Nein, ein Linksruck war das nicht, was in Berlin auf dem SPD-Parteitag verhandelt und verabschiedet wurde. Doch die journalistische und gesamtmediale Betrachtung aus dem Berliner Chatroom fand für das, was auf dem Parteitag stattfand, den gemeinsamen Nenner: „Linksruck“. Erschrecken kündeten Kommentatoren, als statt der erwarteten Entscheidung für Olaf Scholz und seine Teamfrau Klara Geywitz, sich beide auf dem zweiten Platz wiedergefunden hatten. Also bekam man es mit Norbert Walter-Borjans und mit Saskia Esken zu tun, die im Verlauf des Findungsverfahrens für eine neue Parteiführung mit ihrer Skepsis zur GroKo nicht hinterm Berg gehalten hatten.
Offenbar waren die Beobachter daran gewöhnt, dass die SPD sich in der Großen Koalition nur ungern an einmal gefasste Beschlüsse erinnern mag, wenn sie gerade nicht opportun scheinen. Desgleichen erwarteten die Kommentatoren auch jetzt und hatten faktisch die im Koalitionsvertrag vorgesehene Revisionsklausel vergessen, die allein die knappe Mehrheit der SPD für die ungeliebte GroKo nach der Bundestagswahl ermöglichte. Sie besagt, dass nach zwei Jahren überprüft werden sollte, ob Nachbesserungen des Koalitionsvertrages notwendig sind. Scholz und Geywitz standen jedenfalls für die unbedingte Fortsetzung der GroKo.
FAZ, Süddeutsche Zeitung bis zu „Bild“ bewerteten die programmatischen Beschlüsse des SPD-Parteitags einhellig unter neuer Führung als Linksruck, und nicht als ein „Weiter so“, wie es ihre Korrespondenten in Berlin erwartet hatten.
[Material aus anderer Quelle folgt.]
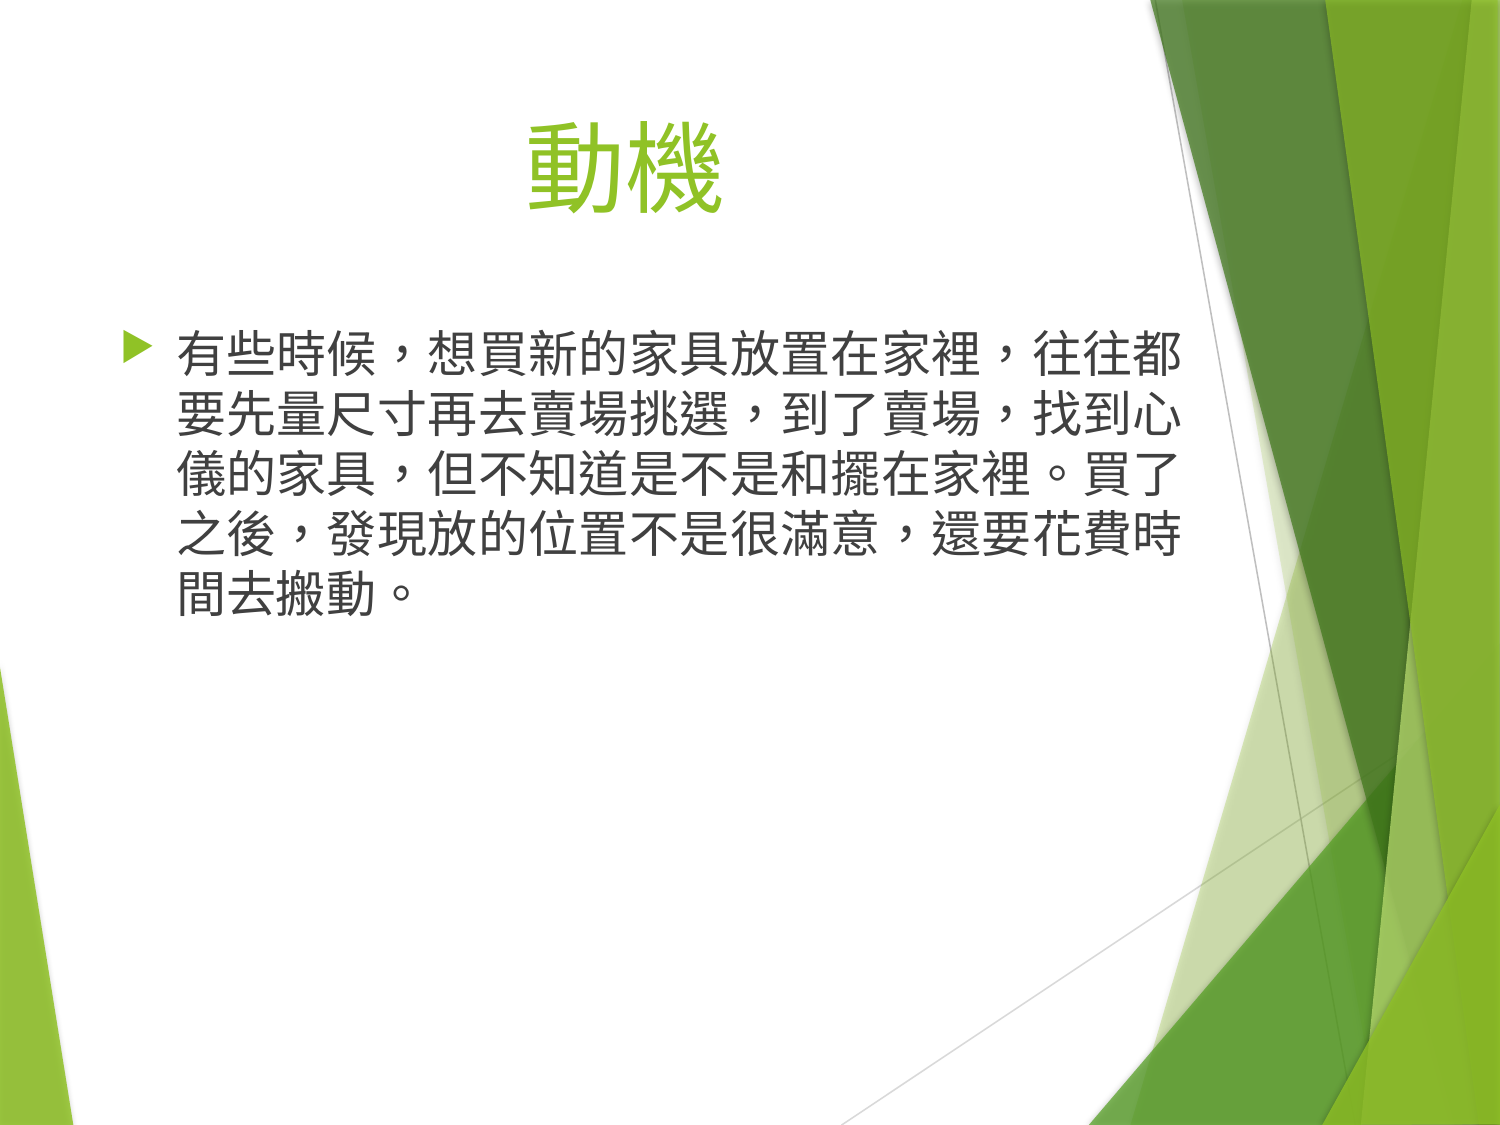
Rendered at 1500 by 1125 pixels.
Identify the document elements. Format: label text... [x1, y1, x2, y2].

list 有些時候，想買新的家具放置在家裡，往往都要先量尺寸再去賣場挑選，到了賣場，找到心儀的家具，但不知道是不是和擺在家裡。買了之後，發現放的位置不是很滿意，還要花費時間去搬動。 [104, 314, 1199, 952]
title 動機 [104, 98, 1147, 314]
Statt Analyse die allgemeine Erwartung, die SPD werde sich so ihr eigenes Grab schaufeln.
Eine gemeinsame Verständigung in der Großen Koalition auf Schärfung des Klimapakets könnte aber nach den EU-Beschlüssen geradezu unabweisbar werden, ebenso wie nach der Madrider UN- Konferenz, oder notwendig der Abschied von Hartz IV oder das Konzept zur Modernisierung der Infrastruktur und eine angemessene Erhöhung des Mindestlohnes. Das alles wird die Union nicht einfach nur mit einem Nein beantworten können. Sie hat es daher auch selbst in der Hand, die Zeitdauer der gegenwärtigen Regierungskoalition mitzubestimmen. Jede andere Konstellation jedenfalls wäre für die CDU/CSU noch schwerer zu ertragen und würde ihre inneren Schwierigkeiten weiter vergrößern, die mit einem schnellen Ende der Ära Angela Merkel verbunden wären.
Die SPD jedenfalls könnte mit diesem Parteitag wieder zu sich selbst finden als Partei der linken Mitte, die sich zurecht daran erinnert, das schon einmal von Berlin aus, mit einer mutigen Ost- und Verständigungspolitik der Kalte Krieg beendet und eine neue weltpolitische Ära begann. Jetzt kommen wieder aus Berlin erste Antworten der SPD auf den Rechtsruck in der Welt, der sich für Deutschland auch darin erklärt, dass die Parteien der Großen Koalition ihre Unterscheidbarkeit verloren hatten. Mit ihrem Berliner Parteitag nährt die SPD die Hoffnung, Unterscheidbarkeit zurück zu gewinnen.